(Washington) Le réchauffement climatique menace la stabilité mondiale, selon un rapport des services de renseignement américain qui prévoient un risque croissant de conflits dus à la raréfaction de l’eau et aux mouvements migratoires après 2030.

« Les tensions géopolitiques vont probablement s’aggraver, car les pays auront des différends sur la façon de réduire les émissions à effet de serre pour respecter les objectifs de l’Accord de Paris », indique jeudi le renseignement américain à quelques semaines de la conférence mondiale sur le climat COP26 prévue à Glasgow début novembre.

Eau et migrations dès 2030

La fonte des glaces dans l’Arctique « amplifie déjà la concurrence stratégique pour l’accès à ses ressources naturelles », note ce rapport qui présente les conclusions de l’ensemble des services américains de renseignement.
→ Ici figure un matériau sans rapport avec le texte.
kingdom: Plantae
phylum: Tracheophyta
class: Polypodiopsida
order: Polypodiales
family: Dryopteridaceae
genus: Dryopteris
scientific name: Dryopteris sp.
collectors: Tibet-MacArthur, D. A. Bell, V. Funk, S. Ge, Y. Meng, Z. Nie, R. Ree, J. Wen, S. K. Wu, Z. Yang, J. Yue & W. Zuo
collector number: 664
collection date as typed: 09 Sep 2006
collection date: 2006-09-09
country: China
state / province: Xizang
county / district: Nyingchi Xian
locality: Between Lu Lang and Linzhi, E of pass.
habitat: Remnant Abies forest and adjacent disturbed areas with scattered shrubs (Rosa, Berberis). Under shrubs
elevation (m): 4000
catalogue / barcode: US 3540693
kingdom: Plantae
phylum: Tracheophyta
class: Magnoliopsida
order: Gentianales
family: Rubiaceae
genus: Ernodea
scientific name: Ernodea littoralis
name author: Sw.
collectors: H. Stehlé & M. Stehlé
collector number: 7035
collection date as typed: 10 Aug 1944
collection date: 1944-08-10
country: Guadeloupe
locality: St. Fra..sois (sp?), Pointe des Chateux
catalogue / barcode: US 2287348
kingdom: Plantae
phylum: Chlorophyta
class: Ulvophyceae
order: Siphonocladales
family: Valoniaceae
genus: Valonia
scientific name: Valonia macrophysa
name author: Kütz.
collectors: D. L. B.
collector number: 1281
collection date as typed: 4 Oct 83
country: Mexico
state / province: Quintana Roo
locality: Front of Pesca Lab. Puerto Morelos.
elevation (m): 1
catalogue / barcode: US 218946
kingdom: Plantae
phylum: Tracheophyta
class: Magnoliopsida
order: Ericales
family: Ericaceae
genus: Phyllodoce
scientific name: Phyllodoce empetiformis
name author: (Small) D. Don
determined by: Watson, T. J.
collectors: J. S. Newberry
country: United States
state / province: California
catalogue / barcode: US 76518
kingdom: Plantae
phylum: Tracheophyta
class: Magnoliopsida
Ailleurs, avec la hausse des températures et des épisodes météo plus extrêmes, « il y a un risque croissant de conflits au sujet de l’eau et des migrations, notamment après 2030 ».

La plupart des pays « seront confrontés à des choix économiques difficiles et vont probablement compter sur des avancées technologiques pour réduire rapidement leurs émissions, mais plus tard », indiquent les services de renseignement, prévenant que les techniques de géo-ingénierie, qui visent à manipuler et à modifier le climat et l’environnement, risquent d’être une autre source de conflit.

Un pays pourrait ainsi « tester unilatéralement voire déployer des technologies solaires à grande échelle pour contrer les effets du changement climatique s’il considère que les autres efforts pour limiter le réchauffement à 1,5 degré Celsius ont échoué », expliquent-ils. « Sans un accord international sur ces technologies, nous considérons qu’un tel effort unilatéral se retournerait » contre ce pays.

Problèmes accrus après 2040

Après 2040, les pays les moins avancés seront les moins capables de s’adapter au changement climatique, ce qui va « accroître le risque d’instabilité voire de guerre civile dans ces pays », ajoutent-ils, avant d’identifier 11 pays considérés comme particulièrement à risque : l’Afghanistan, la Birmanie, l’Inde, le Pakistan, la Corée du Nord, le Guatemala, Haïti, le Honduras, le Nicaragua, la Colombie et l’Irak.

Ces pays « sont extrêmement vulnérables aux effets physiques (du changement climatique) et n’ont pas la capacité de s’y adapter » indiquent les services de renseignement, suggérant de les aider à s’adapter pour réduire les risques pour la sécurité des États-Unis.

Dans un rapport séparé sur le même sujet, publié en parallèle, le Pentagone souligne que la région Indo-Pacifique, devenue l’axe prioritaire des États-Unis qui cherchent à y contrer la montée en puissance de la Chine, est particulièrement vulnérable à la montée des eaux.

Les États-Unis ont des bases importantes sur l’île de Guam, dans l’archipel des Îles Marshall et dans les Palaos, note le rapport du ministère de la Défense, soulignant que la Chine pourrait « essayer de profiter de l’impact du changement climatique pour gagner de l’influence » dans la région.

Un troisième rapport, centré sur la stabilité financière, a été publié par le Conseil américain de surveillance de la stabilité financière (FSOC), instance issue de la crise de 2008 et qui réunit les autorités de régulation financière américaines sous la houlette du Trésor.

« Pour la première fois, le FSOC reconnaît le changement climatique comme une menace émergente et croissante pour notre stabilité financière », a salué la secrétaire au Trésor Janet Yellen, lors de la réunion virtuelle jeudi.

« Ce rapport met le changement climatique au premier plan de l’agenda de ses agences membres, et c’est une première étape cruciale dans la lutte contre la menace du changement climatique, ce ne sera en aucun cas la fin de ce travail », a-t-elle ajouté.